The only way to level the playing field would be to hire only blacks for all positions of power and authority for, let us say, the next 200 years. But as that is not going to happen in a million years, than affirmative action is the only way.

What needs to be remembered about affirmative action is that it exists not just to redress the wrongs of the past but to also prevent the wrongs of the present.

As long as whites continue to hire and promote whites and do business with whites because they are white. at the expense of equally or more qualified blacks, then this country still needs affirmative action.

If you doubt that still happens, then visit many of the companies located in Baltimore. There you will find an almost entirely white work force. The only blacks you will find are in menial positions.

If you ask those companies why they do not have any blacks in higher positions, they will tell you it is because they can't find any that are qualified -- in a city with over 300,000 blacks!

Affirmative action means equal opportunity. Without affirmative action, what little access blacks have to good jobs will be closed for good as the good old white-boy network continues to hire and promote its own.

If we return to the practices of old, then racial polarization will continue. That is exactly what the racists want. That is exactly what the Republican party is playing to, to score imagined political points, to the detriment of our nation.

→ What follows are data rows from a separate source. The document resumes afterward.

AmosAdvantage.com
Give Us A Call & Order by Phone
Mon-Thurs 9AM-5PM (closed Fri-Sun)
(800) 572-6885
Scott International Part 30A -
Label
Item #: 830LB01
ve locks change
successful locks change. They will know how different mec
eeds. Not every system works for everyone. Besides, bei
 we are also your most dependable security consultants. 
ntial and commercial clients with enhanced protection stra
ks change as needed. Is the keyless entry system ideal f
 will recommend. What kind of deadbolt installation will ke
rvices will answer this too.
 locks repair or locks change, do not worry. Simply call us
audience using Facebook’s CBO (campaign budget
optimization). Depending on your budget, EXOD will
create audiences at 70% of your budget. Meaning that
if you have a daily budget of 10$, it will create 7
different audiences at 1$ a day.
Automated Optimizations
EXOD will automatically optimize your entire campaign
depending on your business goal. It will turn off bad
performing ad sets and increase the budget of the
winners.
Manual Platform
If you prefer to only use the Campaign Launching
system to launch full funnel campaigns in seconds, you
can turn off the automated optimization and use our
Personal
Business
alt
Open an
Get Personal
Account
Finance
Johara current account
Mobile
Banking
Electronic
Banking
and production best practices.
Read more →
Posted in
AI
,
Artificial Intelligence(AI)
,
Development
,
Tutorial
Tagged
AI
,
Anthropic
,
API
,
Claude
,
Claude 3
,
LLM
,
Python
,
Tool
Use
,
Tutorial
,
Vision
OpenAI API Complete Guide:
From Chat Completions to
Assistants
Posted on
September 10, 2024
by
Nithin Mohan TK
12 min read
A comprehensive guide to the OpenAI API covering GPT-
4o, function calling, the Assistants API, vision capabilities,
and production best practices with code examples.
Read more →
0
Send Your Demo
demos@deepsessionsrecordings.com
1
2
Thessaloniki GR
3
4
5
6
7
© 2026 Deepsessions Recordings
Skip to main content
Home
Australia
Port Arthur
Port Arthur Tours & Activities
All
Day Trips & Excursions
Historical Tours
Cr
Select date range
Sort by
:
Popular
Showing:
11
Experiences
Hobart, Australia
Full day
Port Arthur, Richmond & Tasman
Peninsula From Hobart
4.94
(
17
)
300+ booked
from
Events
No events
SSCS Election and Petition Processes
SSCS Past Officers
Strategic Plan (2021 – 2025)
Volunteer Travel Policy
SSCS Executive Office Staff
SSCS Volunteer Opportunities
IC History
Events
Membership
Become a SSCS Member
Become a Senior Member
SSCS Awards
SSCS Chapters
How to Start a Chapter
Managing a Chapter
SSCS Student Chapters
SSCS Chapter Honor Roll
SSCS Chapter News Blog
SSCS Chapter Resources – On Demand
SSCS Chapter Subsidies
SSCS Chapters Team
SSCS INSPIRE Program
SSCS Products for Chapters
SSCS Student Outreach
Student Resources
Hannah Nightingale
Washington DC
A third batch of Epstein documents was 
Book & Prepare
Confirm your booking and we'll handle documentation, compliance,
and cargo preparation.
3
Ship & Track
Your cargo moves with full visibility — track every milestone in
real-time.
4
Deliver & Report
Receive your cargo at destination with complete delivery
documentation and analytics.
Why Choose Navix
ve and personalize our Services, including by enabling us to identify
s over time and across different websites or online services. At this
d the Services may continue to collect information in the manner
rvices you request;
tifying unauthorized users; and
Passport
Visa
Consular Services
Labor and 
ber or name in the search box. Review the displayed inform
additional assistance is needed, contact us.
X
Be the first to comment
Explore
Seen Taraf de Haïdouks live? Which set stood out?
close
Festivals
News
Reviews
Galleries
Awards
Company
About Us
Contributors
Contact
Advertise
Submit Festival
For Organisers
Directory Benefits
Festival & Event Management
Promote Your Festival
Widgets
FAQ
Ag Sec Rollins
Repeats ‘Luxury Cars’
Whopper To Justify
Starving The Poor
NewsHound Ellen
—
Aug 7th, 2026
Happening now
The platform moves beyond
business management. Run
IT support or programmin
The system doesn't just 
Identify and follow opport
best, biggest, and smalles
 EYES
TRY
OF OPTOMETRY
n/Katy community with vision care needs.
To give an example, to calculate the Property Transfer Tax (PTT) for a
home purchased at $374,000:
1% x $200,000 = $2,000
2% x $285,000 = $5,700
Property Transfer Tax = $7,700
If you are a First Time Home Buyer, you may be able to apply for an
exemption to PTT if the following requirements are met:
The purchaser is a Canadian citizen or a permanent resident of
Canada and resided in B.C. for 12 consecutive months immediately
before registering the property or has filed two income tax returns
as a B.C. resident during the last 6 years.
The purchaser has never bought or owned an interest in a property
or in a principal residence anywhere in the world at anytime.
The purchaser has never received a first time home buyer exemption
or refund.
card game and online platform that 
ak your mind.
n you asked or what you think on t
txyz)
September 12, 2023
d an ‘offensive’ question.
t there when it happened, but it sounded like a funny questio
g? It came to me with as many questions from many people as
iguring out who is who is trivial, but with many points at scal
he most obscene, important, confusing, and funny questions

If we do not have affirmative action to provide equal opportunity for all Americans, then what do the knee-jerk conservatives propose to take its place, if anything? Surely they can't claim that racism is no longer a problem.

Affirmative action and equal opportunity are based on noble ideals. Let us continue to support those ideals.

If the way they are implemented needs improvement to be more effective, let us do it. But let us not abandon those ideals because of racist political opportunists.